Ibarat sebuah kapal, modernisme dengan spirit of progress-nya telah membawa kita kepada sebuah pulau impian. Namun ternyata pulau itu penuh kekejaman dan kebohongan. Postmodernisme mencoba untuk mengembalikan kapal ke tengah lautan, namun sesampainya di tengah lautan, kita dibiarkan terombang-ambing tanpa peralatan navigasi dan arah yang jelas. Ibarat sebuah bangunan, modernisme berfondasikan rasio, iptek, dan ekonomi, telah membawa kita pada sebuah bangunan megah dengan tidak ada yang menjadi batasan selain langit sendiri. Tetapi sesampainya kita pada lantai teratas, kita baru sadar bahwa bangunan tersebut turut didirikan dengan jutaan nyawa manusia yang menjadi korbannya. Postmodern mencoba untuk menarik keluar semua manusia dari gedung tersebut, dan membiarkan manusia terserak tanpa arah. Barangkali itulah dua gambaran singkat yang bisa meluksikan masa transisi yang sekarang sedang terjadi, dari modern menuju postmodern.

Postmodern pada dasarnya adalah kontra-modernisme, meskipun bukan anti-modernisasi. Modernisme menekankan pada obyektifitas, postmodernisme menekankan ketiadaan wujud segala sesuatu; modernisme menekankan kebenaran hasil pemikiran rasional, postmodernisme menekankan permainan kata; modernisme menekankan pada universalitas kebenaran, postmodernisme menekankan pluralitas kebenaran; modernisme menekankan pada kepastian, postmodernisme pada ketidakpastian, dst. Keduanya memiliki baik segi positif maupun negatif. Perbedaan dalam segi negatif, apabila modernisme menampakkan pengajaran tentang kebenaran yang berbeda dengan Kekristenan secara jelas, maka postmodernisme mengaburkan dan melumpuhkan perbedaan pandangan serta klaim kebenaran.

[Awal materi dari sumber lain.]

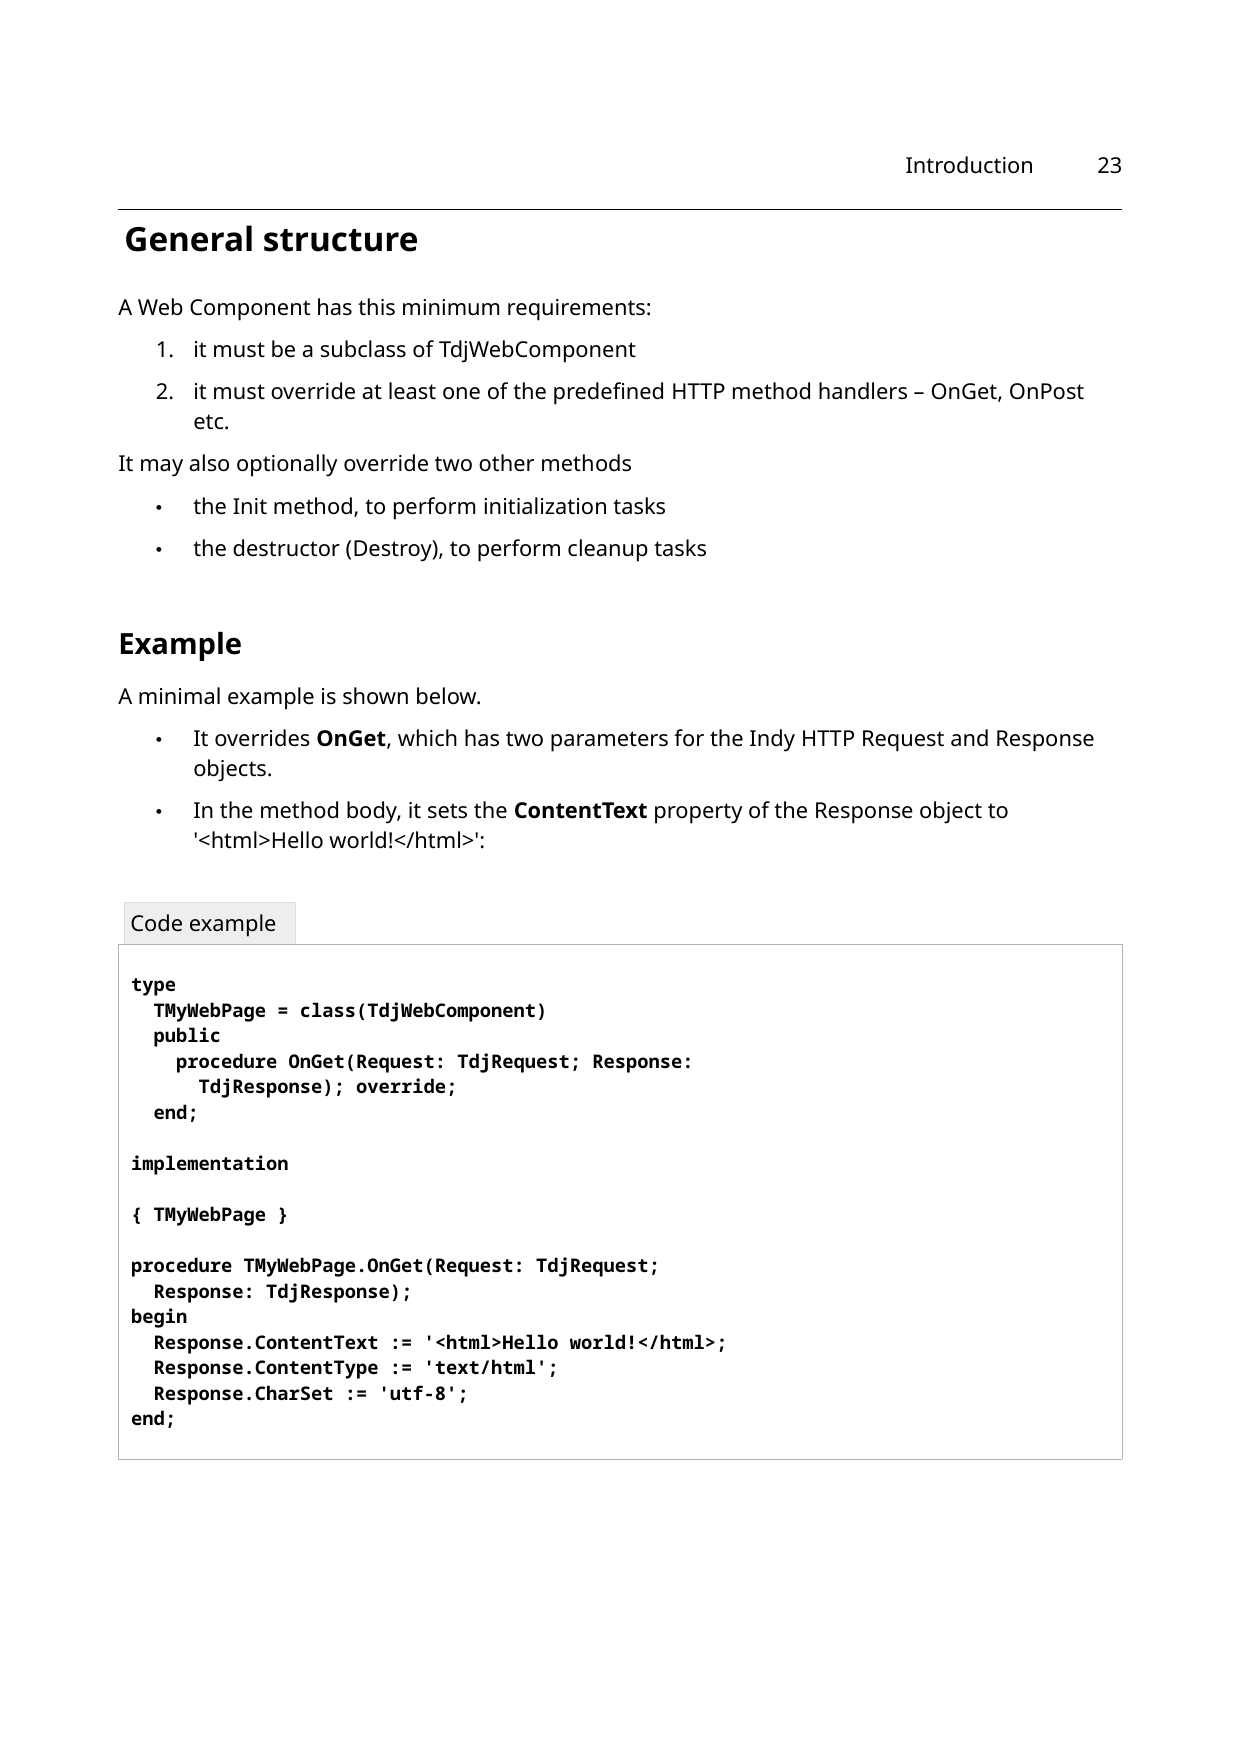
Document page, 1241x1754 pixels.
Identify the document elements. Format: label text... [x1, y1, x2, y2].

subtitle General structure [118, 210, 1122, 268]
text Response: TdjResponse); [119, 1276, 1122, 1301]
list it must override at least one of the predefined HTTP method handlers – OnGet, OnPost etc. [156, 376, 1122, 436]
text TMyWebPage = class(TdjWebComponent) [119, 995, 1122, 1021]
text end; [119, 1097, 1122, 1125]
text begin [119, 1301, 1122, 1327]
text end; [119, 1403, 1122, 1431]
list the destructor (Destroy), to perform cleanup tasks [156, 533, 1122, 563]
list In the method body, it sets the ContentText property of the Response object to '<html>Hello world!</html>': [156, 795, 1122, 855]
text Response.ContentType := 'text/html'; [119, 1352, 1122, 1378]
list It overrides OnGet, which has two parameters for the Indy HTTP Request and Response objects. [156, 723, 1122, 783]
text Code example [125, 903, 295, 944]
subtitle Example [118, 623, 1122, 663]
text procedure OnGet(Request: TdjRequest; Response: [119, 1046, 1122, 1072]
text type [119, 969, 1122, 995]
list it must be a subclass of TdjWebComponent [156, 334, 1122, 364]
list the Init method, to perform initialization tasks [156, 491, 1122, 521]
text TdjResponse); override; [119, 1072, 1122, 1097]
text Response.ContentText := '<html>Hello world!</html>; [119, 1327, 1122, 1352]
text implementation [119, 1148, 1122, 1176]
text A minimal example is shown below. [118, 681, 1122, 711]
text { TMyWebPage } [119, 1199, 1122, 1227]
text procedure TMyWebPage.OnGet(Request: TdjRequest; [119, 1250, 1122, 1276]
text Response.CharSet := 'utf-8'; [119, 1378, 1122, 1403]
text public [119, 1021, 1122, 1046]
text It may also optionally override two other methods [118, 448, 1122, 478]
text A Web Component has this minimum requirements: [118, 292, 1122, 322]
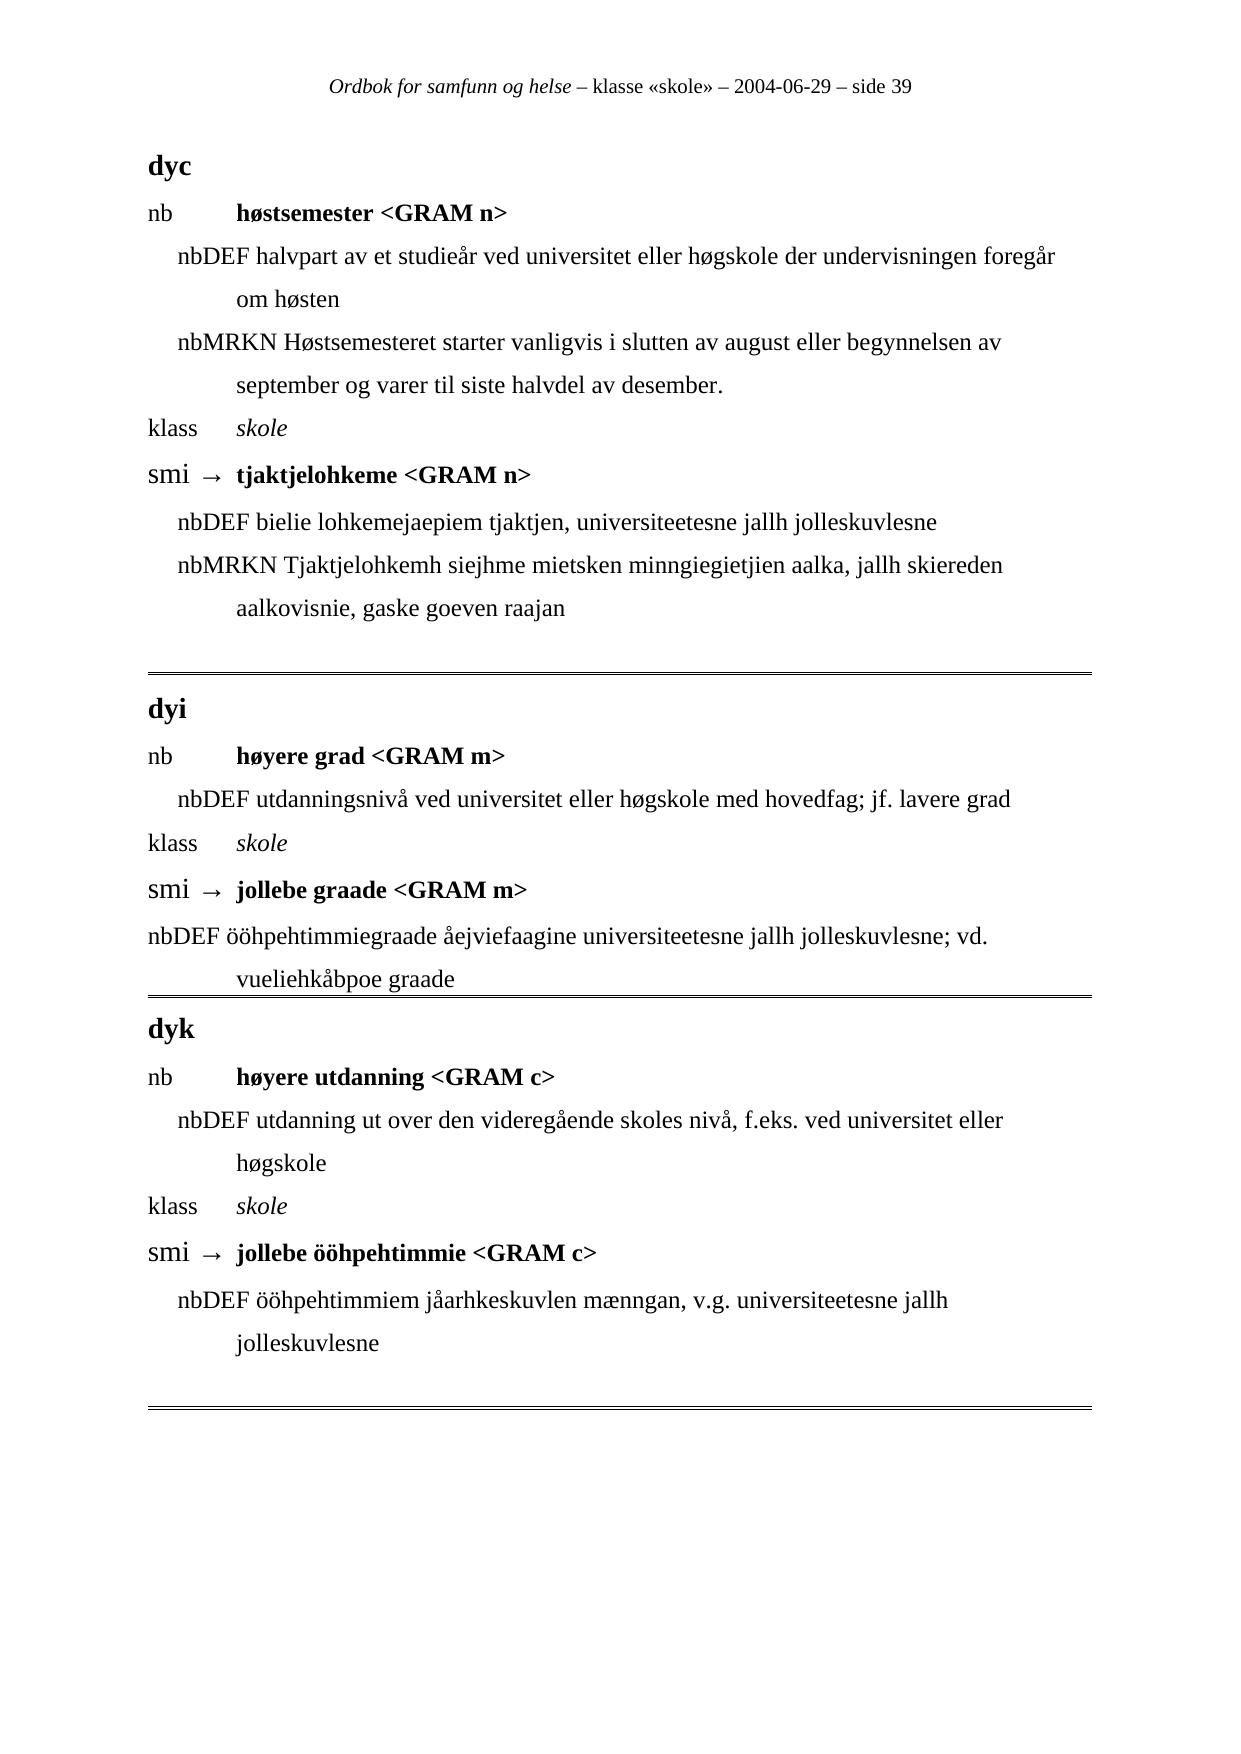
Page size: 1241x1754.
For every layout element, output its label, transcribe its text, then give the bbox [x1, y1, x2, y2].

Dalam pikiran penulis secara pribadi pernah muncul sebuah pertanyaan, yang barangkali juga ditanyakan oleh pembaca selama mengikuti tulisan ini, yaitu: apakah era dan budaya postmodern benar-benar akan terjadi dalam kehidupan umat manusia? Rasanya mustahil bahwa postmodern akan menggesar modern yang sudah begitu mapan. Namun demikian, kita perlu menyadari bahwa pertanyaan yang mirip juga dipertanyakan oleh orang-orang pada abad pertengahan, ketika era modern baru memunculkan dirinya. Itulah sebabnya, sebagai umat Kristen yang senantiasa mendapatkan serangan dari berbagai pihak, lebih baik kita mewaspadai munculnya era baru ini (postmodern) ketimbang kita ketinggalan dan cuma jadi penonton yang tak dapat berbuat apa-apa bagi Kekristenan.